Premier titre pour Dudesis

Un mois seulement après avoir débuté son association avec les Polar Bears, Petros Doudesis a célébré la victoire en Supercoupe après que son équipe a gagné 9-7 en finale contre De Jaan, contre qui Glyfada affrontera en Coupe d’Europe.

Petros Doudesis a parlé à pisina.net de la signification du titre, de la vie aux Pays-Bas, du soutien qu’il reçoit de son frère et entraîneur national de l’équipe féminine néerlandaise, Evangelos Doudesis (il a remis le prix lors de la finale de la Supercoupe), mais aussi pour De Jaan.

Première année, premier titre. Qu’est-ce que cela signifie pour la continuité de « l’étrangeté » ?

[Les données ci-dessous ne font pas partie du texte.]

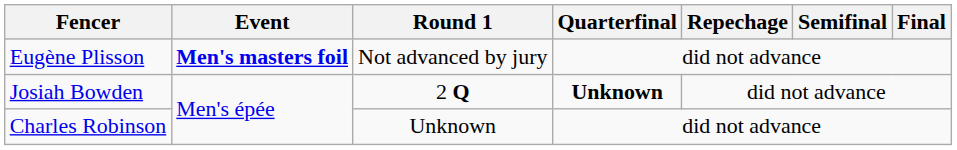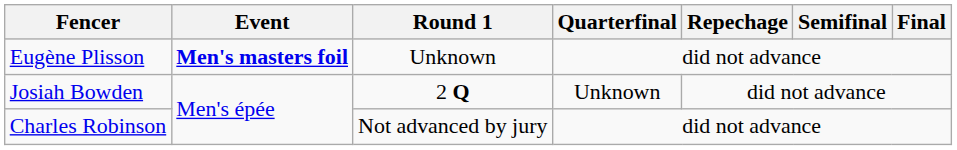Eugène Plisson | Round 1: Not advanced by jury -> Unknown
Josiah Bowden | Quarterfinal: bold -> normal
Charles Robinson | Round 1: Unknown -> Not advanced by jury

Presque premier mois, premier titre. Pour être honnête, il est difficile d’apporter sa propre touche à une équipe avec autant de talent. Les Polar Bears sont un club historique avec une grande tradition et je suis honoré d’en faire partie. Je ne vous cacherai pas que j’ai vécu de bons moments ces derniers temps, mais aussi beaucoup de moments difficiles. Les deux victoires en début de championnat et aussi en finale de la Supercoupe ainsi que le charisme agréable qui se dégage de cette équipe sont certainement un boost au moral pour moi et pour la suite.

Quel est l’environnement là-bas ?

Environnement complètement différent, circonstances complètement différentes et approches complètement différentes des mêmes problèmes. Une expérience que tout athlète ou entraîneur devrait vivre, sortir un moment et voir comment les autres voient le sport, mais surtout comment les autres nous voient.

Quelle est l’importance du soutien d’Evangelos Dudesis ?

Tout d’abord, le soutien de l’entraîneur de l’équipe nationale néerlandaise par rapport à n’importe quel entraîneur de notre ligue est incroyable. Cela fait partie de notre quotidien de lui parler et de travailler avec lui, pour le bénéfice des départements et pour le bénéfice de nos athlètes. Échanger des opinions, discuter. Quant à mon frère, je pense que lui et sa femme sont logiquement mon soutien dans cette démarche, et bien sûr Max aussi.

Que signifie un entraîneur grec dans le polo européen ?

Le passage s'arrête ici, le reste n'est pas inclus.